Amir Afkhami, author of A Modern Contagion: Imperialism and Public Health in Iran’s Age of Cholera, told The Globe Post that the pandemic’s arrival in Iran was predictable due to the country’s close commercial relationship with China.

He said while sanctions hamper Iran’s ability to effectively deal with its coronavirus outbreak, the bulk of the blame for Iran’s inability to contain the virus lies with an “anemic” response from the Iranian government.

“Iran didn’t take any significant precautionary measures to restrict or monitor travelers from China even after the outbreak of the disease was announced by the Iranian government,” Afkhami said.

“The government’s lack of transparency and unwillingness to take robust measures, such as social distancing and quarantines … probably help spread the virus rapidly.”

Amirahmadi also criticized the Iranian government response to coronavirus, saying the government’s failure to alert the public or begin quarantining early on had little to do with U.S. sanctions. He added that religious institutions in Iran have also failed to adequately respond to the COVID-19 pandemic. 

“There were problems on the religious side because the coronavirus started in the holy city of Qom.” Amirahmadi said. “They didn’t want to quarantine that city because the mullah and the clergy would not allow that.”

Lessons From the Past

Afkhami said the Iranian government’s lack of a robust response to COVID-19 is especially concerning because the country made so much progress in containing pandemic cholera during the 20th century. 

In the late 19th and early 20th centuries, Iran suffered brutal outbreaks of cholera, with a lack of a public health administration and government efforts to conceal the outbreaks worsening their severity.

By the time the El Tor strain of cholera entered Iran in 1965, however, the country had significantly improved its capacity to contain pandemic cholera. Having developed a far more robust public health infrastructure in coordination with the International Office of Public Health over the preceding decades, Iran was able to rapidly identify and isolate infected individuals. 

Iran also quickly developed a highly effective vaccine, limiting the outbreak to the eastern half of the country and eradicating it within a matter of several months. 

Afkhami said Iran was able to contain the El Tor strain of cholera thanks in large part to cooperation with other countries, including the United States, arguing that technical contact and technical expertise played an important role in dealing with pandemic cholera and could do the same in the fight against COVID-19.
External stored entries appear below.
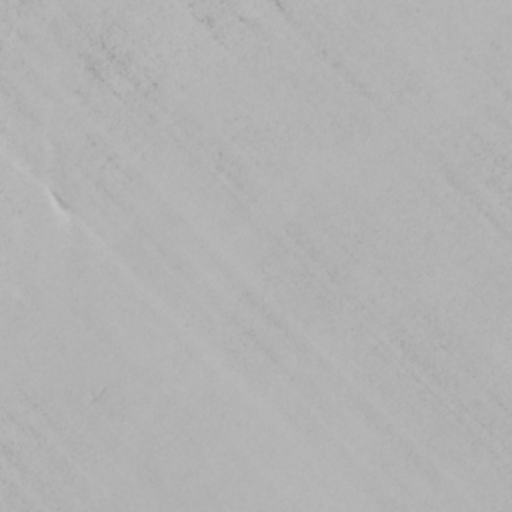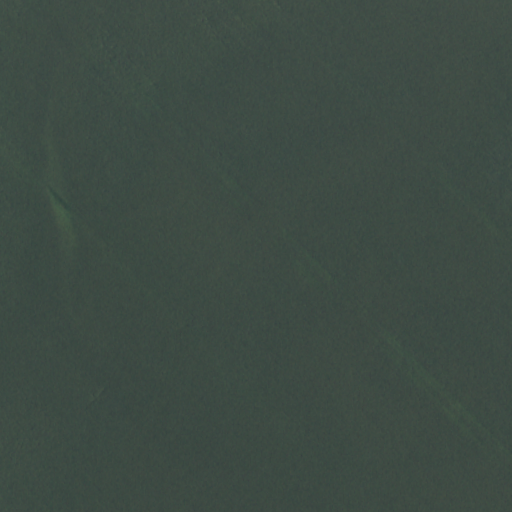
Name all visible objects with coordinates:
crop: (255, 255)
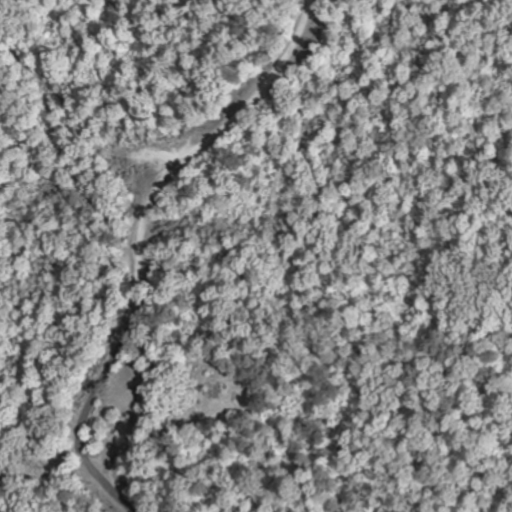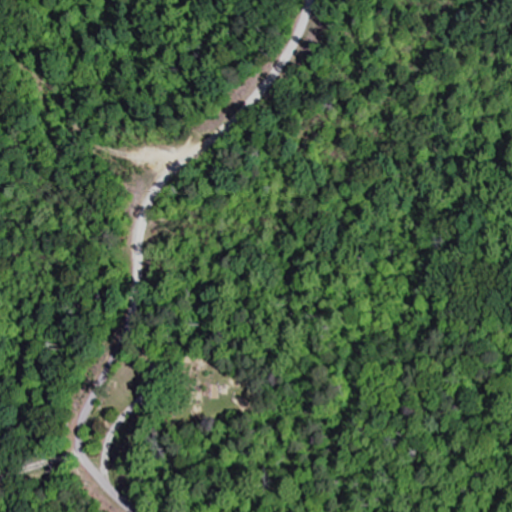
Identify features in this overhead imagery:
road: (146, 202)
road: (135, 409)
road: (91, 466)
road: (117, 497)
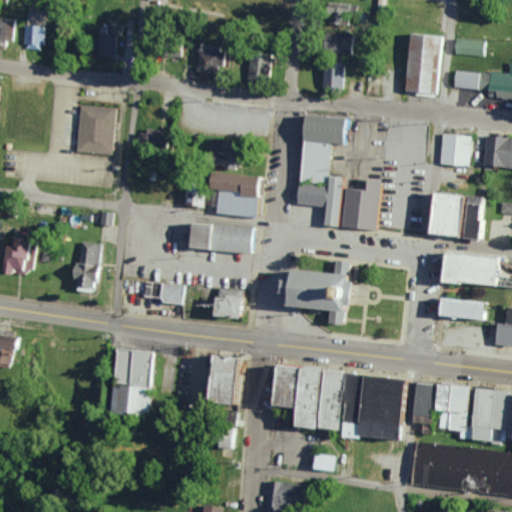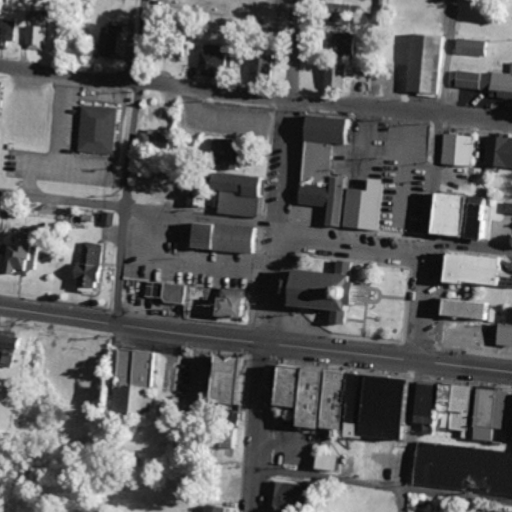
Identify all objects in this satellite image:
building: (335, 8)
building: (345, 14)
building: (9, 29)
building: (38, 36)
road: (140, 40)
building: (105, 41)
building: (336, 42)
building: (339, 45)
building: (469, 46)
building: (472, 47)
building: (170, 48)
road: (294, 49)
road: (445, 56)
building: (209, 57)
building: (257, 63)
building: (423, 63)
building: (422, 64)
building: (332, 74)
building: (334, 74)
building: (484, 80)
road: (144, 81)
building: (487, 81)
building: (1, 99)
building: (23, 105)
road: (364, 105)
road: (476, 116)
building: (95, 123)
building: (94, 128)
building: (327, 128)
building: (149, 136)
building: (455, 149)
building: (459, 149)
building: (500, 150)
building: (497, 151)
building: (220, 159)
road: (282, 160)
building: (316, 165)
building: (315, 173)
road: (433, 175)
building: (232, 192)
building: (238, 192)
building: (337, 200)
road: (123, 201)
road: (137, 206)
building: (366, 206)
building: (506, 206)
building: (438, 213)
building: (456, 215)
building: (480, 217)
building: (106, 218)
building: (472, 218)
building: (502, 225)
building: (217, 236)
building: (228, 238)
road: (469, 243)
road: (350, 246)
building: (24, 253)
building: (16, 257)
building: (88, 258)
building: (85, 266)
building: (466, 268)
building: (476, 269)
road: (271, 281)
building: (166, 290)
building: (311, 290)
building: (331, 290)
building: (171, 291)
flagpole: (373, 293)
road: (419, 298)
building: (223, 303)
building: (233, 304)
building: (456, 308)
building: (464, 308)
building: (503, 328)
building: (506, 334)
road: (255, 340)
building: (7, 347)
building: (12, 347)
building: (227, 378)
building: (221, 380)
building: (132, 381)
building: (291, 384)
building: (312, 396)
building: (334, 398)
building: (338, 400)
building: (418, 402)
building: (353, 403)
building: (430, 404)
building: (390, 405)
building: (457, 408)
building: (473, 412)
building: (490, 412)
building: (510, 421)
road: (254, 426)
road: (410, 435)
building: (225, 440)
building: (322, 461)
building: (437, 466)
building: (466, 466)
road: (380, 483)
building: (281, 494)
building: (211, 508)
building: (490, 511)
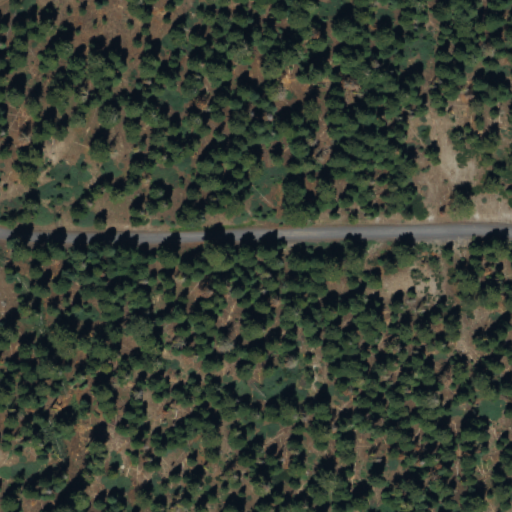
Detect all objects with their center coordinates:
road: (255, 236)
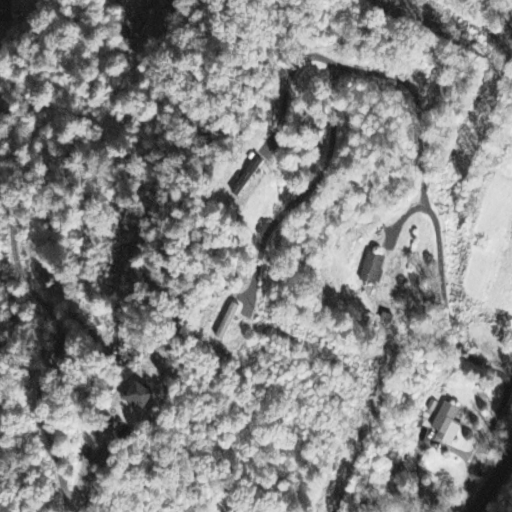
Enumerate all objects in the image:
road: (417, 101)
building: (255, 167)
building: (372, 269)
road: (445, 308)
road: (42, 380)
building: (145, 399)
building: (447, 424)
road: (480, 444)
road: (420, 448)
road: (493, 480)
road: (402, 499)
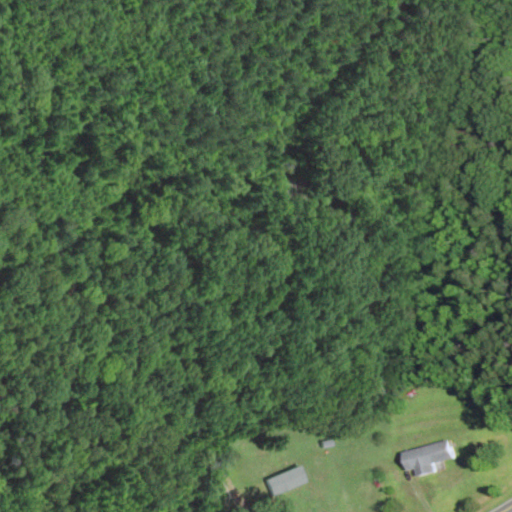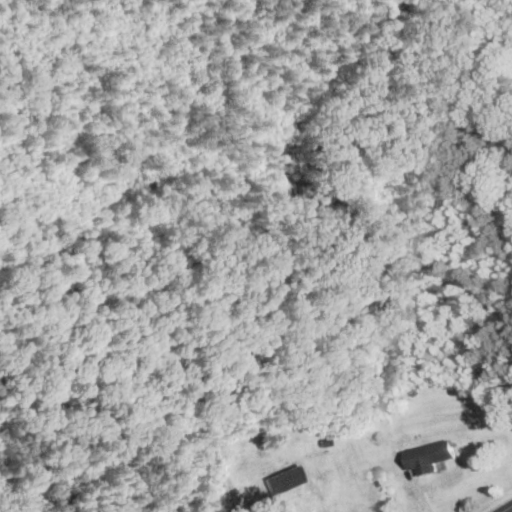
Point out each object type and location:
building: (428, 456)
building: (282, 479)
road: (506, 508)
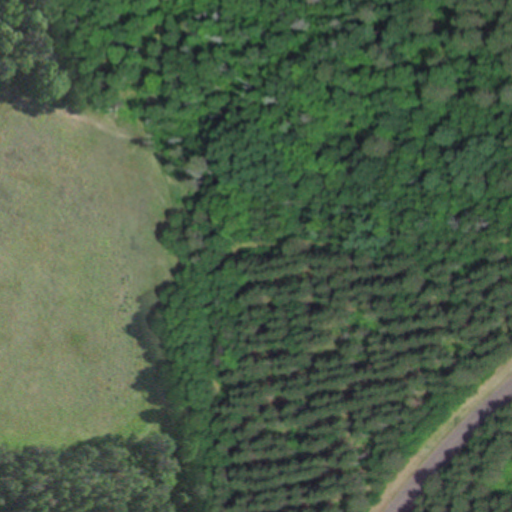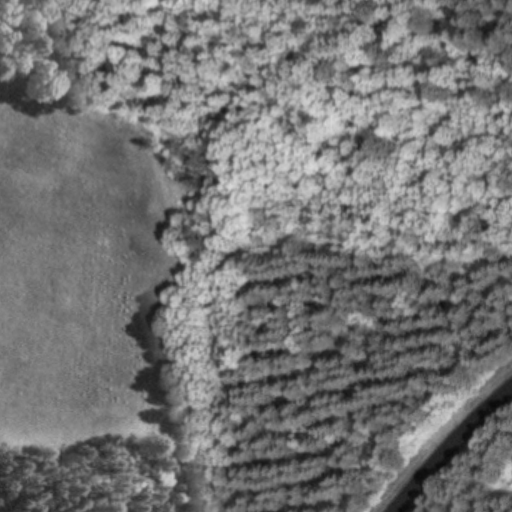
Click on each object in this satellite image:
road: (454, 449)
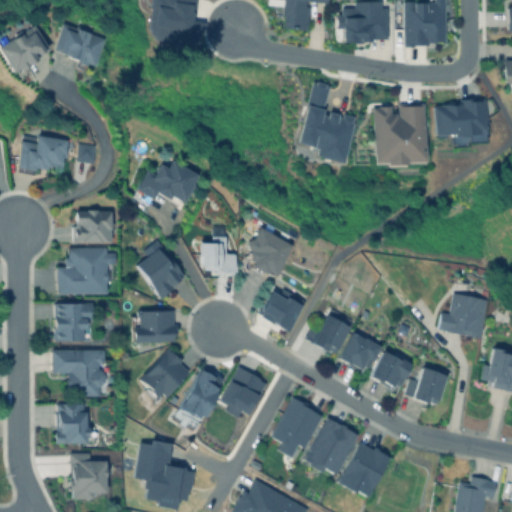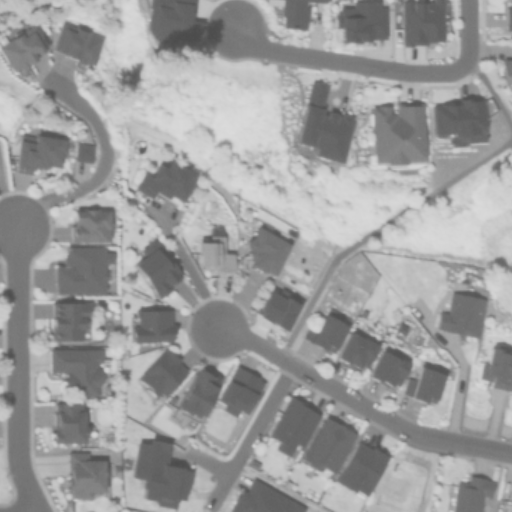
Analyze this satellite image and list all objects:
building: (290, 12)
building: (508, 16)
building: (166, 21)
building: (360, 21)
building: (420, 22)
building: (75, 44)
building: (20, 48)
road: (375, 67)
building: (506, 74)
building: (456, 118)
building: (320, 125)
building: (395, 134)
building: (82, 152)
building: (39, 153)
road: (102, 164)
building: (164, 181)
road: (411, 202)
building: (89, 225)
building: (263, 251)
building: (212, 255)
road: (187, 265)
building: (155, 268)
building: (79, 270)
building: (275, 309)
building: (459, 314)
building: (67, 320)
building: (150, 325)
road: (230, 331)
building: (326, 333)
road: (262, 347)
building: (354, 351)
road: (15, 368)
building: (76, 368)
building: (386, 369)
building: (496, 370)
building: (159, 374)
building: (421, 385)
road: (464, 387)
building: (237, 391)
building: (196, 393)
road: (389, 421)
building: (67, 422)
building: (291, 425)
road: (263, 435)
building: (325, 445)
building: (358, 468)
building: (82, 475)
building: (469, 493)
building: (510, 494)
building: (260, 500)
road: (24, 508)
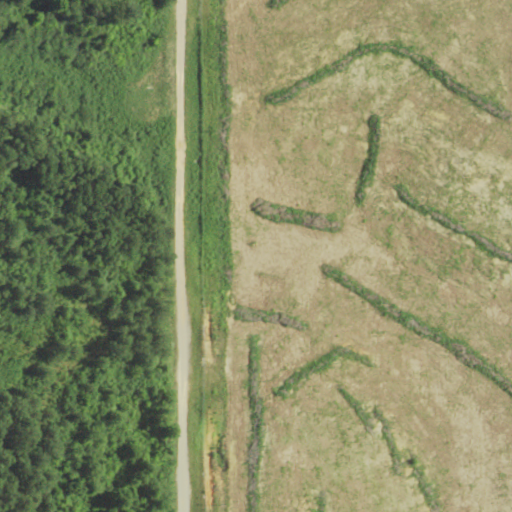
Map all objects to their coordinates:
road: (185, 256)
“Over time, the secondary effects of sanctions will affect morbidity and mortality and that is without a question,” Afkhami said. “It is to America’s benefit if sanctions are removed and I think the biggest benefit of removing sanctions is not necessarily in the medical goods category, but in the technical expertise category that is often forgotten in the sanctions debate.”

No Relief

On Friday, the Trump administration said it would not offer sanctions relief to Iran, claiming that humanitarian assistance to the country is not sanctioned. 

While humanitarian aid to Iran is not currently directly under U.S. sanction, sanctions on other sectors of the economy have discouraged foreign banks from conducting business with Iran, including on humanitarian deals.

Falling oil exports and heightened inflation due to U.S. sanctions could also serve to make medicines in Iran less affordable. 

Earlier this week, U.S. Congresswoman Ilhan Omar called for an immediate suspension of sanctions against Iran in response to the pandemic.